For less urgent situations, see a doctor if the pain persists for more than a few days without improvement from rest or over-the-counter pain relievers. Pain that worsens over time, disrupts sleep, or is accompanied by swelling or redness around the joint also warrants assessment. Clicking or grinding noises with movement, especially if painful, also warrant advice.
How Healthcare Professionals Diagnose
When evaluating left shoulder ache, healthcare professionals begin with a medical history and physical examination. They inquire about the pain’s nature, onset, and factors that worsen or alleviate it, alongside overall health. During the physical exam, they assess the shoulder’s range of motion, evaluate tenderness, and test muscle strength. They may also perform maneuvers to identify issues like rotator cuff tears or impingement.
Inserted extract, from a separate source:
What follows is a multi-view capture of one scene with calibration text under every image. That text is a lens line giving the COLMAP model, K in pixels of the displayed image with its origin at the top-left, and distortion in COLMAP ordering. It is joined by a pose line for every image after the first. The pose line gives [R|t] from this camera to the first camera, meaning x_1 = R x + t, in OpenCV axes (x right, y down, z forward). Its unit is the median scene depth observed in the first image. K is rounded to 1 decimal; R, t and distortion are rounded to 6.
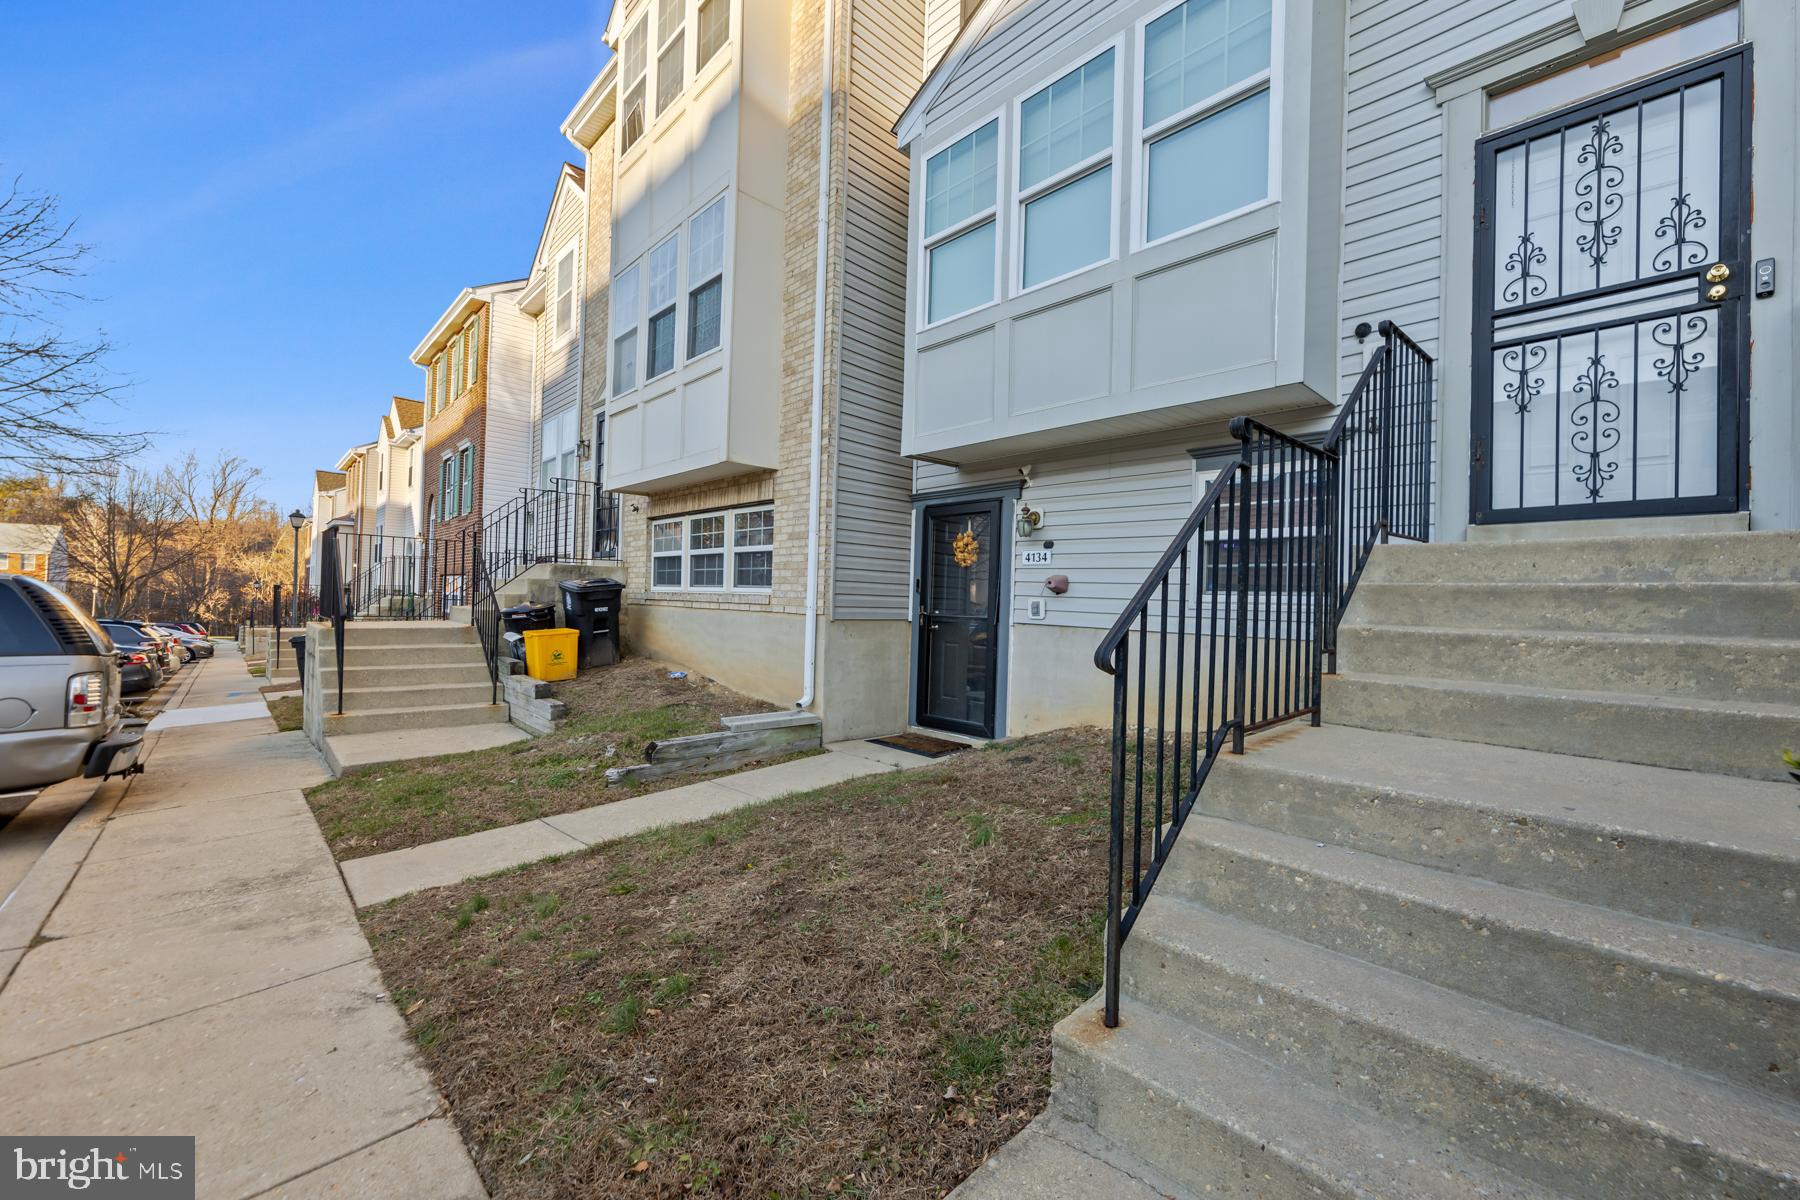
lens RADIAL K [[730.1, 0, 900.8], [0, 730.1, 591.4], [0, 0, 1]] dist [-0.001512, 0.000118]
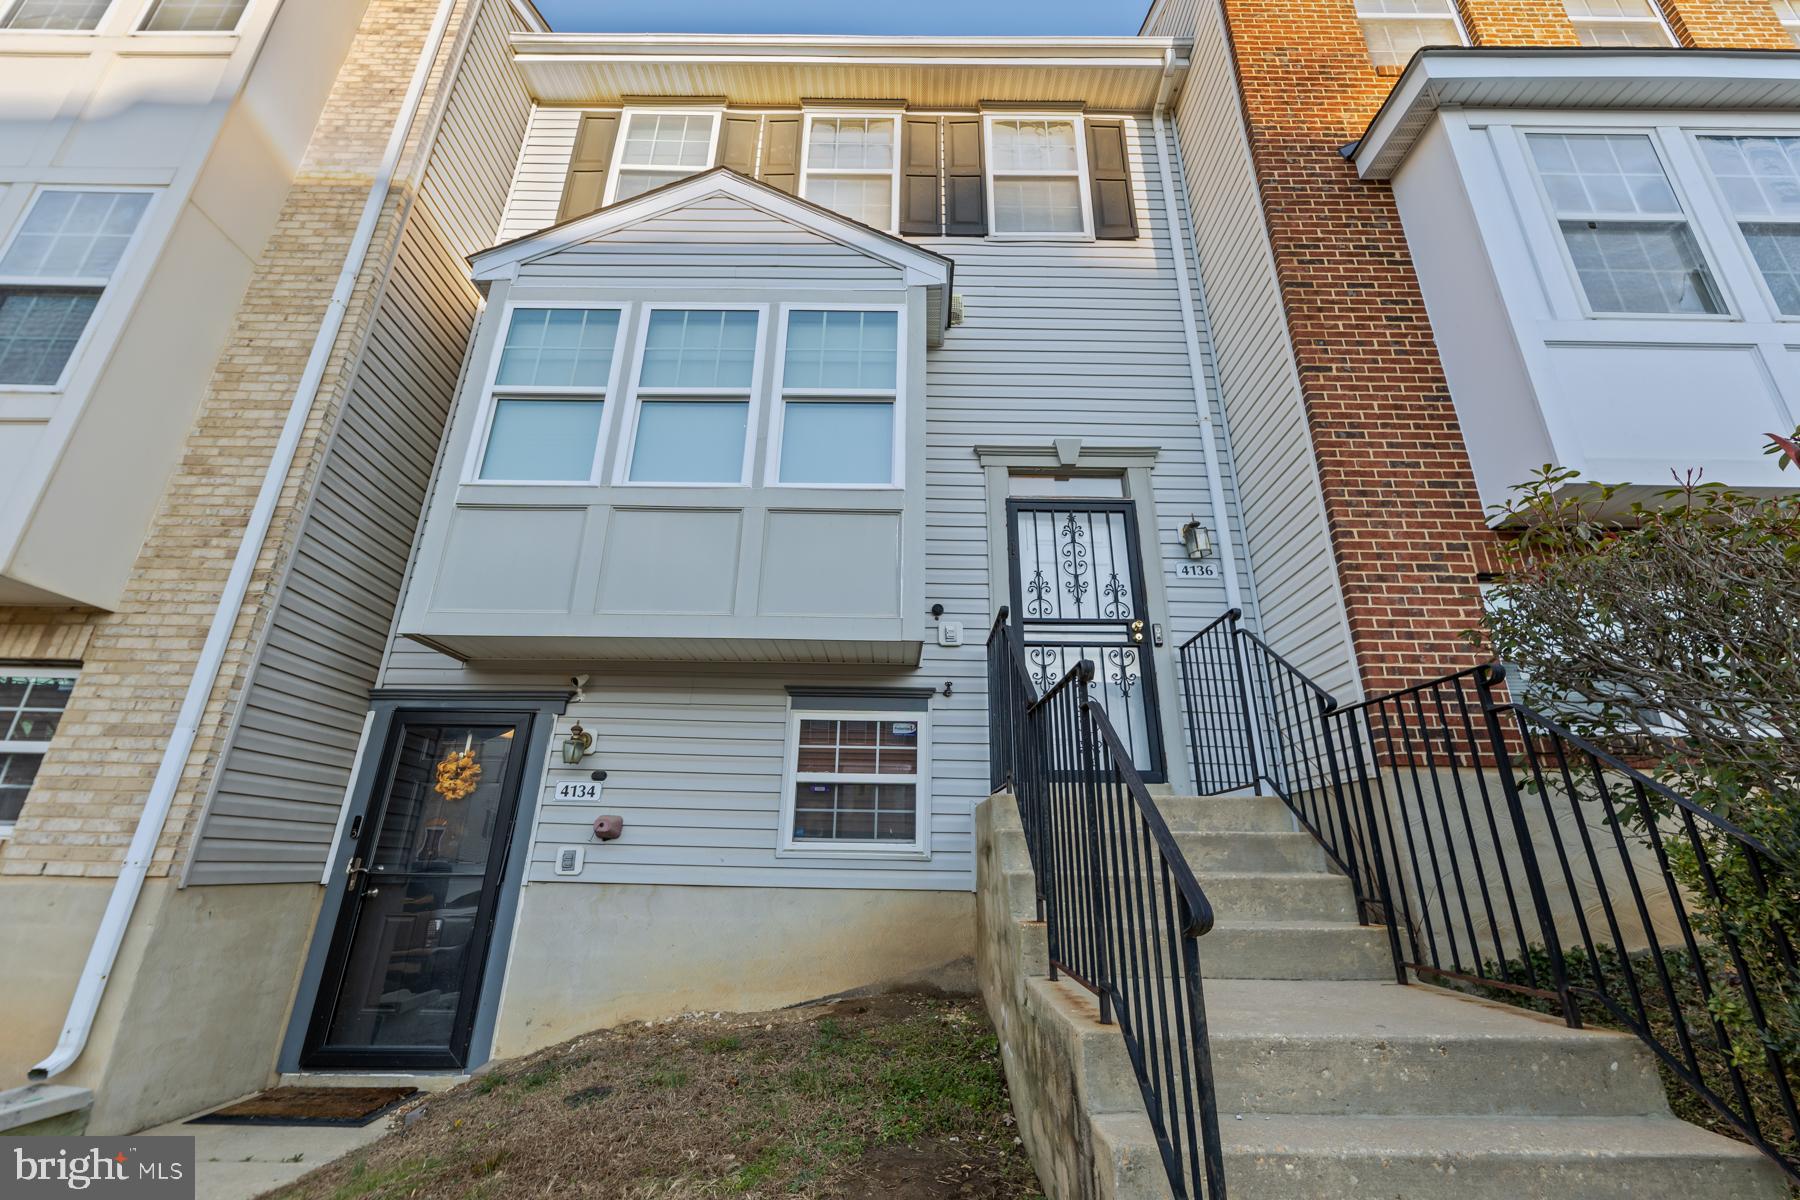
lens RADIAL K [[730.1, 0, 900.8], [0, 730.1, 591.4], [0, 0, 1]] dist [-0.001512, 0.000118]
pose [[0.674136, 0.243323, 0.697377, -0.180271], [-0.004800, 0.945601, -0.325292, 0.004127], [-0.738592, 0.215943, 0.638632, 0.189104]]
Imaging tests are used to visualize underlying structures. X-rays identify bone problems like fractures, arthritis, or bone spurs, but do not show soft tissues. Magnetic Resonance Imaging (MRI) is a powerful tool for visualizing soft tissues like tendons, ligaments, and cartilage, useful for diagnosing rotator cuff tears, bursitis, and other soft tissue injuries. Sometimes, a CT scan, providing detailed cross-sectional images, is used for intricate bone imaging.
If referred pain is suspected, further tests may be ordered. Blood tests can rule out inflammatory conditions or infections. If cardiac causes are possible, an electrocardiogram (ECG or EKG) may assess heart activity. Depending on initial findings, a patient might be referred to specialists such as orthopedists, cardiologists, or neurologists for evaluation and management.